* [WORK TO BE COMPLETED]:
Write out the data word for word, taking care that no picture is carried over.

* [SUPPLIED INFORMATION]:
Start of Block

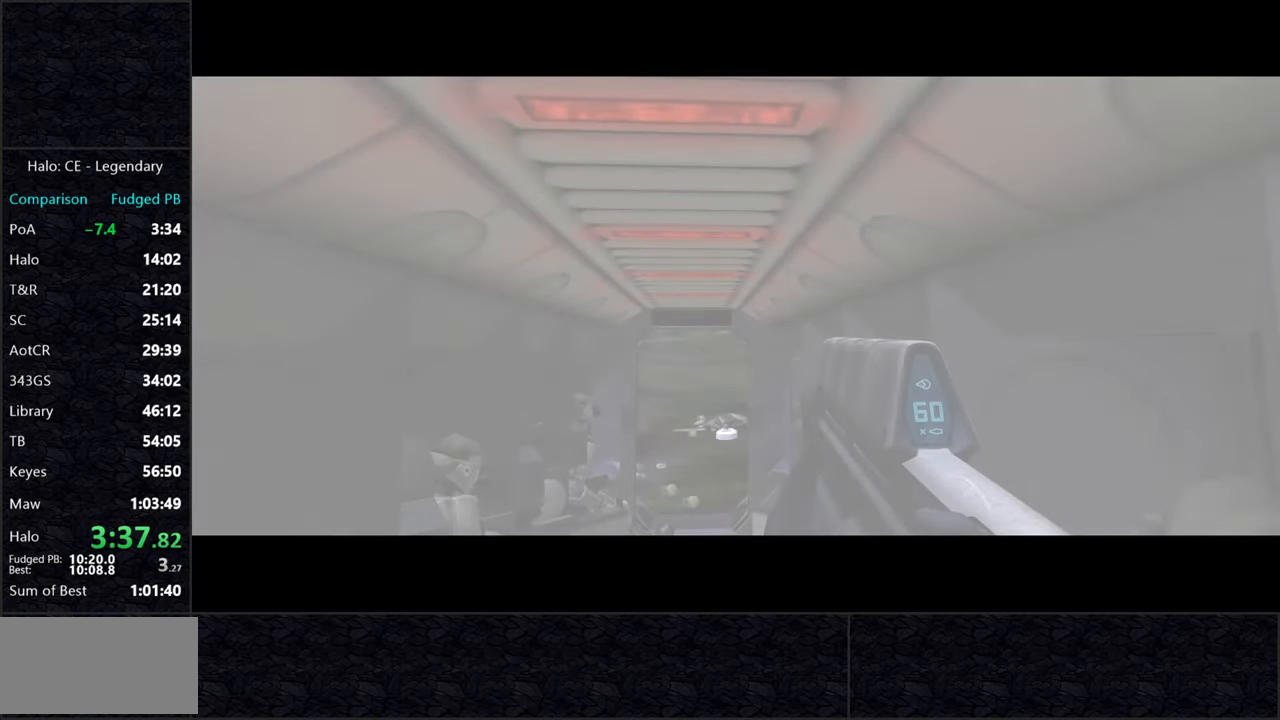
{"keys": [], "mouse": [], "events": []}
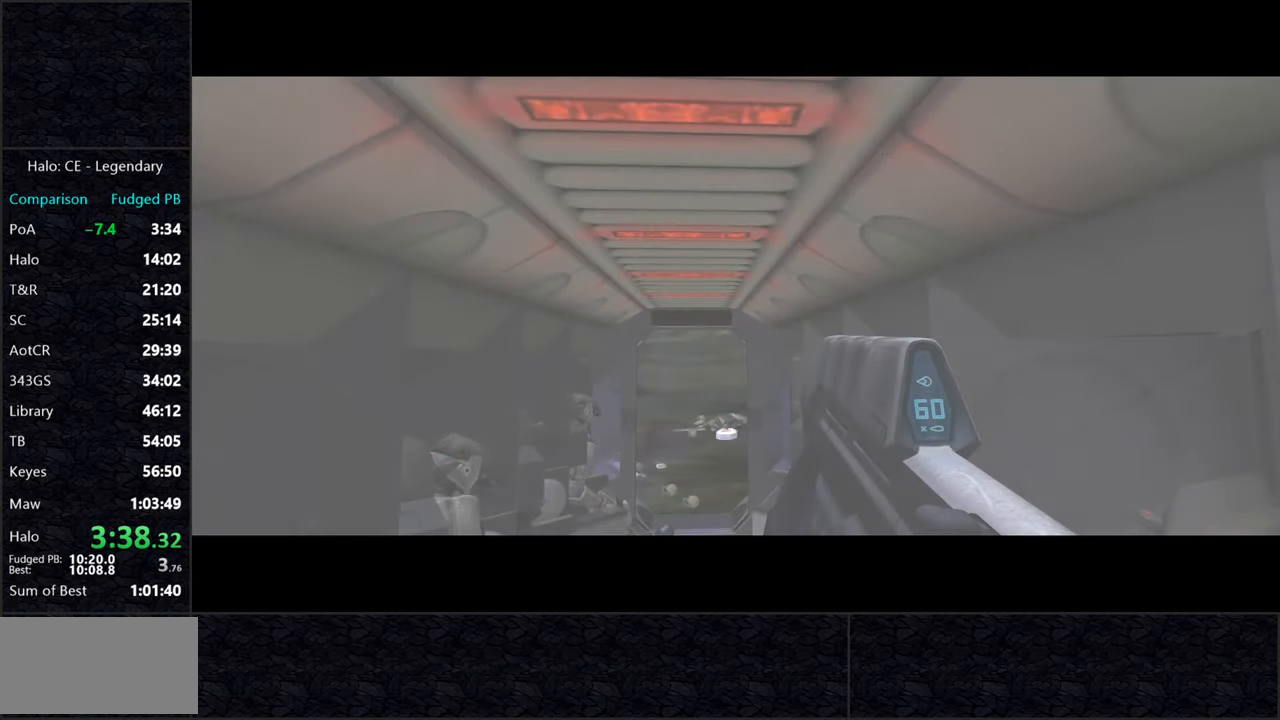
{"keys": [], "mouse": [], "events": []}
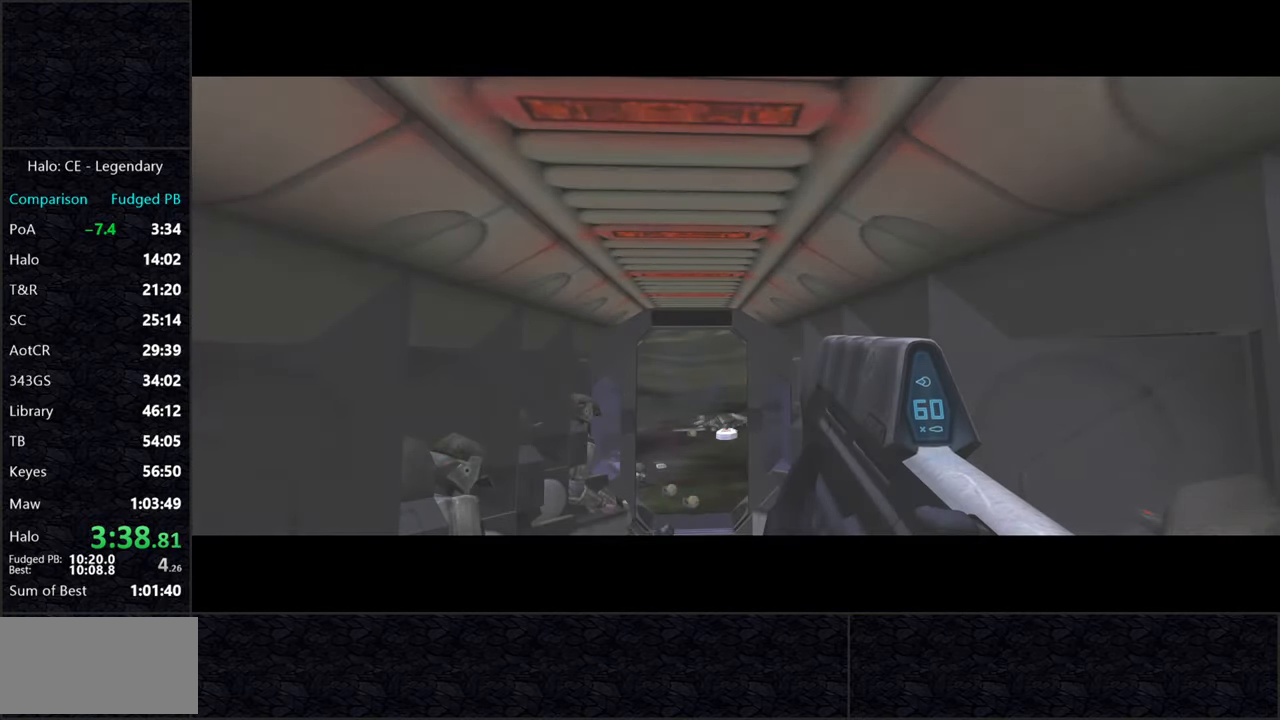
{"keys": ["w"], "mouse": [], "events": [[367, "w", "down"]]}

End of Block

* [COMPLETED TASK]:
{"keys": [], "mouse": [], "events": []}
{"keys": [], "mouse": [], "events": []}
{"keys": ["w"], "mouse": [], "events": [[367, "w", "down"]]}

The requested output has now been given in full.